> _ABOUT THIS EXERCISE_:
The entries below contain pictures. Retype everything except those pictures, exactly as given.

BEGIN

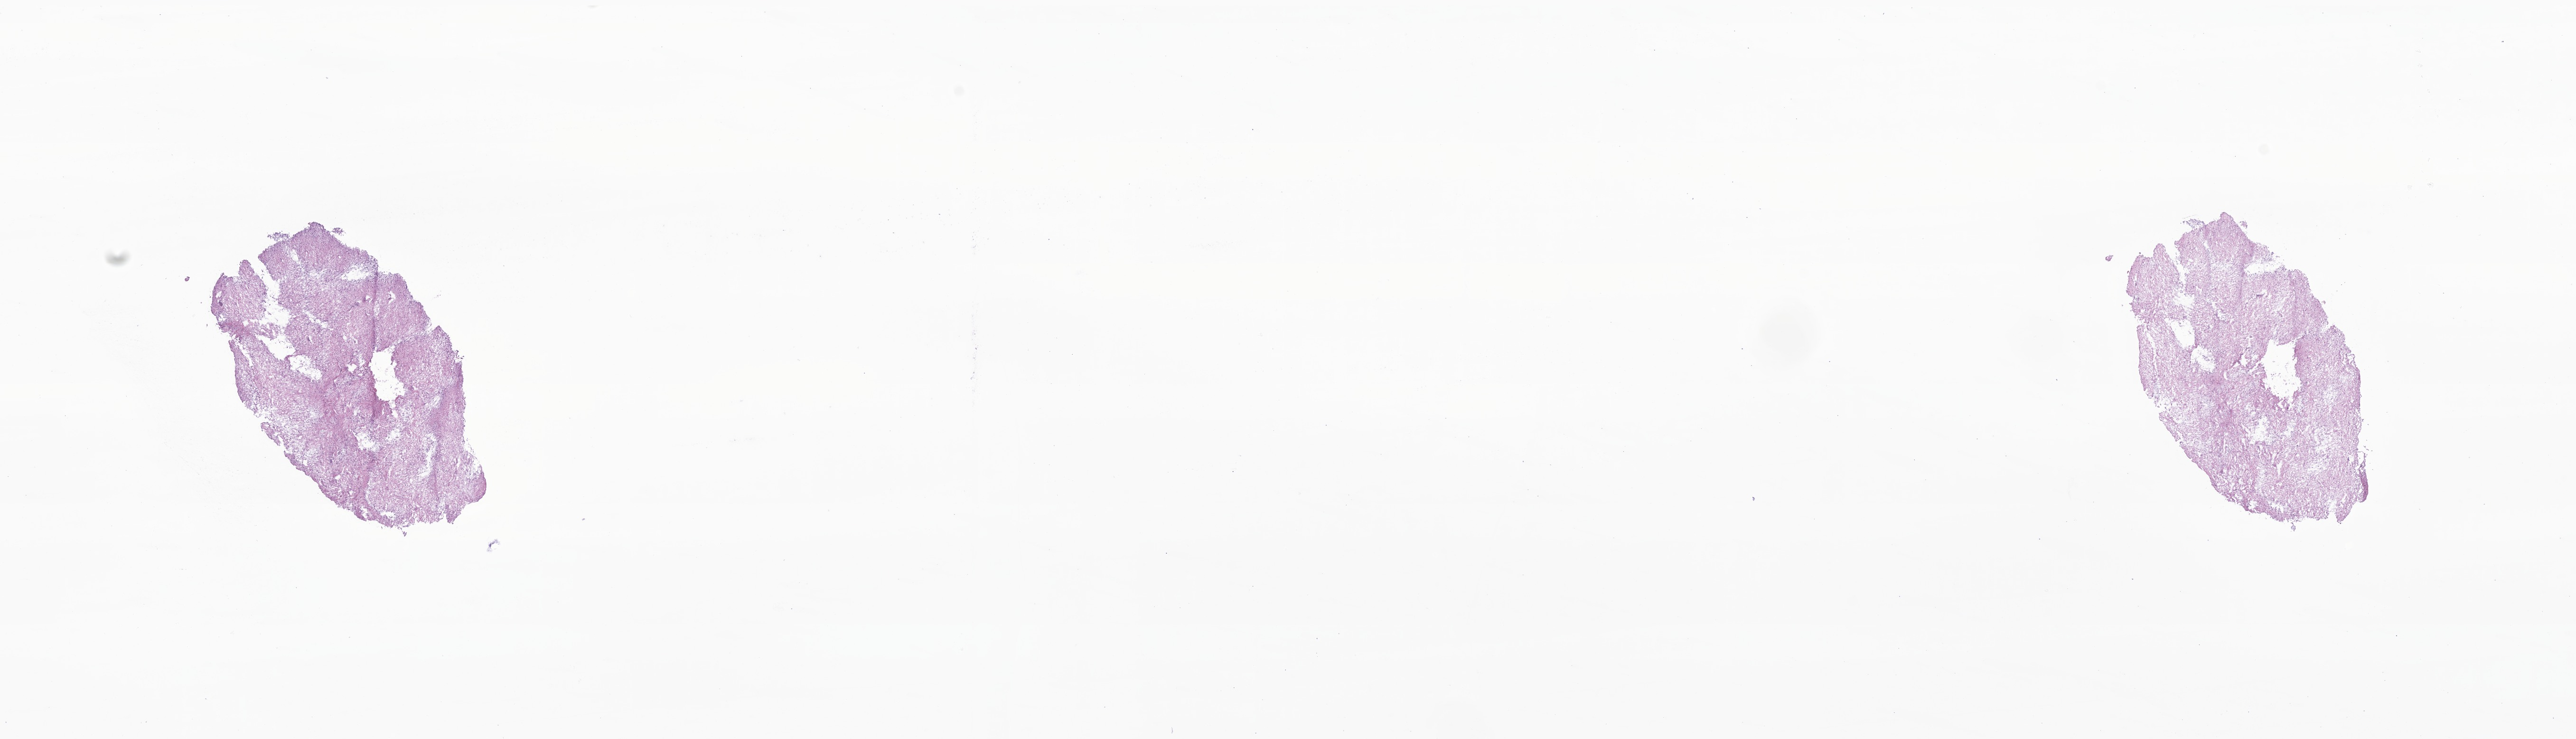
Digitized haematoxylin and eosin-stained section of tumor tissue from the brain, low-resolution overview of the scanned area, about 22.9 x 6.6 mm; cryosection (OCT / tissue freezing medium). Patient male; age 52 months (4 years 4 months).
Diagnosis: Pilocytic astrocytoma.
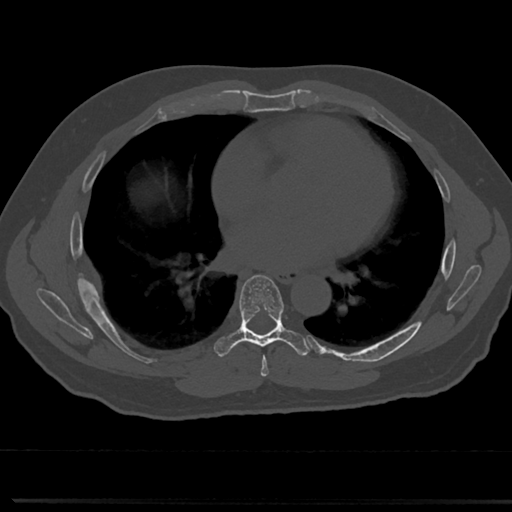
CT including the spine, one axial slice. Position 411 of 817 along the scan axis. Reconstruction kernel Br40s/3. 120 kVp. Bone window (W 1800 / L 400 HU). 512 × 512 image matrix. Male patient, age 61 years. From the clinical record (not read from this slice): primary cancer: prostate.
Structures marked on this image (semi-automatically segmented with operator editing):
- T6 vertebra: bounding box [x1, y1, x2, y2] px = [252, 336, 319, 367]
- T7 vertebra: [217, 274, 305, 356]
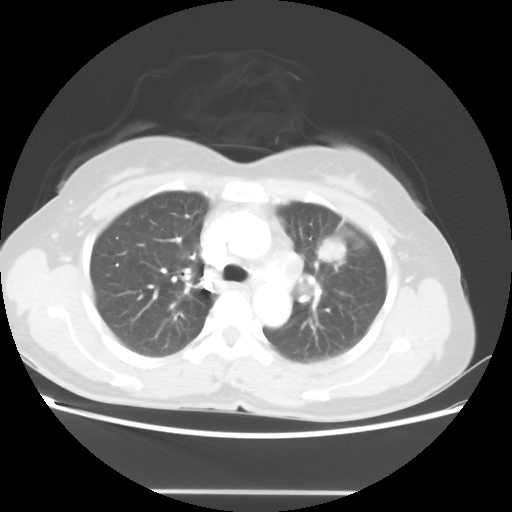
Chest CT, one axial slice. Position 32 of 46 along the scan axis. Reconstruction kernel STANDARD. 100 kVp. Lung window (W 1500 / L -600 HU). 5 mm slice thickness. 512 × 512 image matrix, field of view 360 × 360 mm. Female patient, age 50 years. From the clinical record (not read from this slice): clinical TNM (as recorded): T1c N1 M0.
Structures marked on this image (rectangle marked by the reading radiologist):
- lung tumour (recorded histology: adenocarcinoma): bounding box [x1, y1, x2, y2] px = [318, 240, 346, 261]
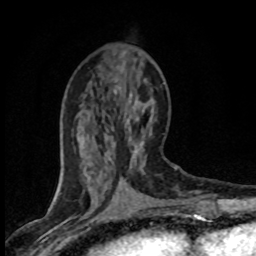
Breast MRI (dynamic contrast-enhanced), one axial slice; cropped to one breast; dynamic contrast-enhanced series, time point 2 of 8 at this slice position (early post-contrast); 1.5 T; TE 4.2 ms, TR 7.1 ms; 256 × 256 image matrix, field of view 145 × 145 mm. Female patient.
Annotated regions visible in this slice (semi-automatic segmentation, software-assisted and operator-edited):
- enhancing-tissue mask used for the functional tumour volume (all voxels passing the contrast-enhancement thresholds inside the analysis volume; usually the tumour): bounding box (x1, y1, x2, y2) in pixels: (118, 88, 152, 170)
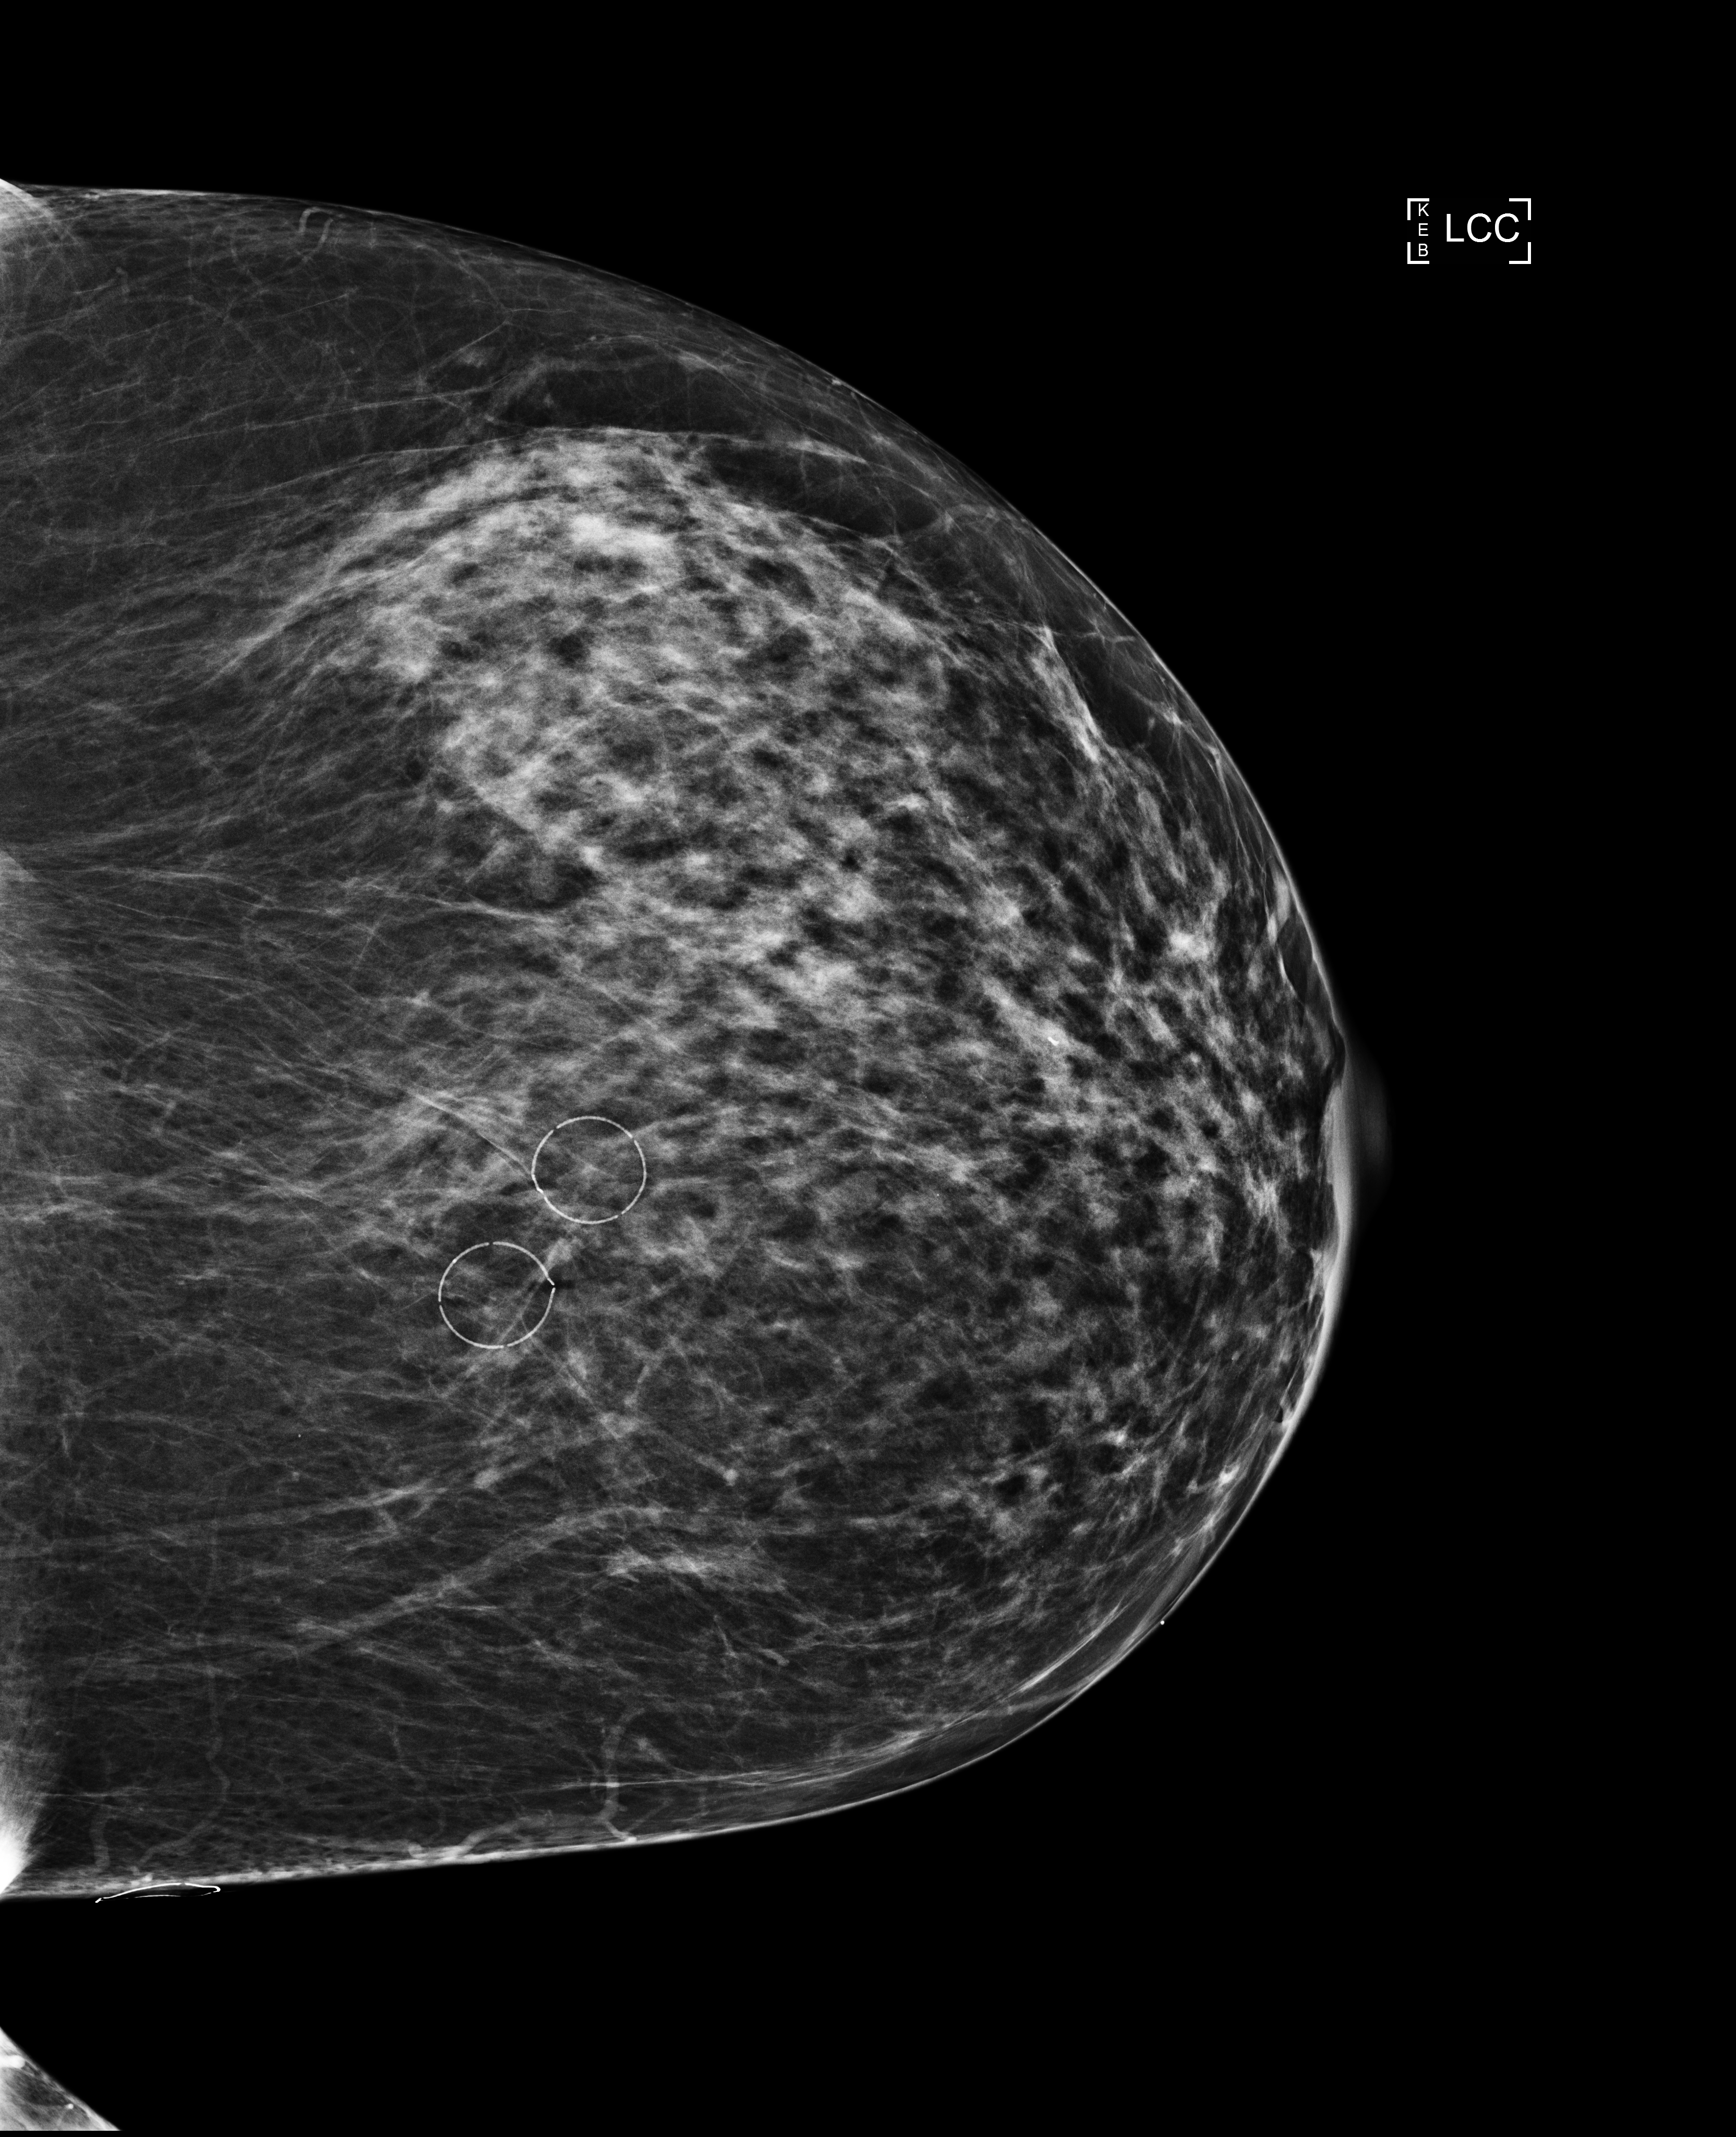
Annual screening mammography examination. Patient: female, 62 years.
Image type: full-field digital mammogram. Breast: left. Projection: cranio-caudal projection.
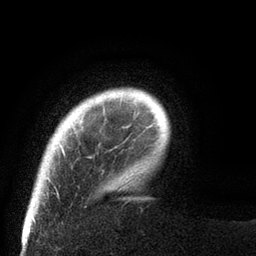
Breast MRI (dynamic contrast-enhanced), one axial slice; position 10 of 80 along the scan axis; cropped to one breast; dynamic contrast-enhanced series, time point 2 of 8 at this slice position (early post-contrast); 3 T; TE 2.1 ms, TR 4.7 ms; 2 mm slice thickness; 256 × 256 image matrix, field of view 170 × 170 mm. Female patient.
Annotated regions visible in this slice (semi-automatically segmented with operator editing):
- enhancing-tissue mask used for the functional tumour volume (all voxels passing the contrast-enhancement thresholds inside the analysis volume; usually the tumour): bounding box [x1, y1, x2, y2] px = [61, 144, 63, 149]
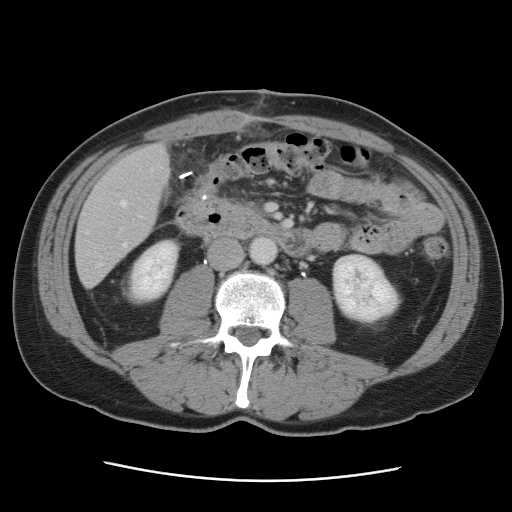
Contrast-enhanced abdominal CT, one axial slice. Slice 22 of 89 in the series (ordered by position). Intravenous contrast given. Soft-tissue window (W 400 / L 40 HU). 512 × 512 image matrix, field of view 366 × 366 mm. From the clinical record (not read from this slice): patient: male, age 77 years at operation; diagnosis: colorectal cancer liver metastases, imaged before liver resection; multiple liver metastases: yes; largest metastasis: 0.6 cm; disease in both lobes: yes.
Outlined on this slice (outlined manually by an expert reader):
- hepatic veins: box from (x=86, y=168) to (x=153, y=267) px
- liver: (x=77, y=145)–(x=169, y=286)
- planned liver remnant (the part of the liver to remain after resection): (x=77, y=145)–(x=169, y=252)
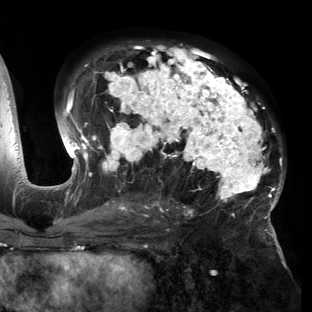
Breast MRI (dynamic contrast-enhanced), one axial slice; slice 84 of 150 in the series (ordered by position); cropped to one breast; dynamic contrast-enhanced series, time point 2 of 6 at this slice position (early post-contrast); 3 T; TE 2.7 ms, TR 6.5 ms; 1.2 mm slice thickness; 312 × 312 image matrix, field of view 244 × 244 mm. Female patient.
Outlined on this slice (semi-automatic segmentation, software-assisted and operator-edited):
- enhancing-tissue mask used for the functional tumour volume (all voxels passing the contrast-enhancement thresholds inside the analysis volume; usually the tumour): bounding box <54,45,284,221> (left, top, right, bottom; pixels)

END

> _SOLUTION TO THIS PROBLEM_:
Digitized haematoxylin and eosin-stained section of tumor tissue from the brain, low-resolution overview of the scanned area, about 22.9 x 6.6 mm; cryosection (OCT / tissue freezing medium). Patient male; age 52 months (4 years 4 months).
Diagnosis: Pilocytic astrocytoma.
CT including the spine, one axial slice. Position 411 of 817 along the scan axis. Reconstruction kernel Br40s/3. 120 kVp. Bone window (W 1800 / L 400 HU). 512 × 512 image matrix. Male patient, age 61 years. From the clinical record (not read from this slice): primary cancer: prostate.
Structures marked on this image (semi-automatically segmented with operator editing):
- T6 vertebra: bounding box [x1, y1, x2, y2] px = [252, 336, 319, 367]
- T7 vertebra: [217, 274, 305, 356]
Chest CT, one axial slice. Position 32 of 46 along the scan axis. Reconstruction kernel STANDARD. 100 kVp. Lung window (W 1500 / L -600 HU). 5 mm slice thickness. 512 × 512 image matrix, field of view 360 × 360 mm. Female patient, age 50 years. From the clinical record (not read from this slice): clinical TNM (as recorded): T1c N1 M0.
Structures marked on this image (rectangle marked by the reading radiologist):
- lung tumour (recorded histology: adenocarcinoma): bounding box [x1, y1, x2, y2] px = [318, 240, 346, 261]
Breast MRI (dynamic contrast-enhanced), one axial slice; cropped to one breast; dynamic contrast-enhanced series, time point 2 of 8 at this slice position (early post-contrast); 1.5 T; TE 4.2 ms, TR 7.1 ms; 256 × 256 image matrix, field of view 145 × 145 mm. Female patient.
Annotated regions visible in this slice (semi-automatic segmentation, software-assisted and operator-edited):
- enhancing-tissue mask used for the functional tumour volume (all voxels passing the contrast-enhancement thresholds inside the analysis volume; usually the tumour): bounding box (x1, y1, x2, y2) in pixels: (118, 88, 152, 170)
Annual screening mammography examination. Patient: female, 62 years.
Image type: full-field digital mammogram. Breast: left. Projection: cranio-caudal projection.
Breast MRI (dynamic contrast-enhanced), one axial slice; position 10 of 80 along the scan axis; cropped to one breast; dynamic contrast-enhanced series, time point 2 of 8 at this slice position (early post-contrast); 3 T; TE 2.1 ms, TR 4.7 ms; 2 mm slice thickness; 256 × 256 image matrix, field of view 170 × 170 mm. Female patient.
Annotated regions visible in this slice (semi-automatically segmented with operator editing):
- enhancing-tissue mask used for the functional tumour volume (all voxels passing the contrast-enhancement thresholds inside the analysis volume; usually the tumour): bounding box [x1, y1, x2, y2] px = [61, 144, 63, 149]
Contrast-enhanced abdominal CT, one axial slice. Slice 22 of 89 in the series (ordered by position). Intravenous contrast given. Soft-tissue window (W 400 / L 40 HU). 512 × 512 image matrix, field of view 366 × 366 mm. From the clinical record (not read from this slice): patient: male, age 77 years at operation; diagnosis: colorectal cancer liver metastases, imaged before liver resection; multiple liver metastases: yes; largest metastasis: 0.6 cm; disease in both lobes: yes.
Outlined on this slice (outlined manually by an expert reader):
- hepatic veins: box from (x=86, y=168) to (x=153, y=267) px
- liver: (x=77, y=145)–(x=169, y=286)
- planned liver remnant (the part of the liver to remain after resection): (x=77, y=145)–(x=169, y=252)
Breast MRI (dynamic contrast-enhanced), one axial slice; slice 84 of 150 in the series (ordered by position); cropped to one breast; dynamic contrast-enhanced series, time point 2 of 6 at this slice position (early post-contrast); 3 T; TE 2.7 ms, TR 6.5 ms; 1.2 mm slice thickness; 312 × 312 image matrix, field of view 244 × 244 mm. Female patient.
Outlined on this slice (semi-automatic segmentation, software-assisted and operator-edited):
- enhancing-tissue mask used for the functional tumour volume (all voxels passing the contrast-enhancement thresholds inside the analysis volume; usually the tumour): bounding box <54,45,284,221> (left, top, right, bottom; pixels)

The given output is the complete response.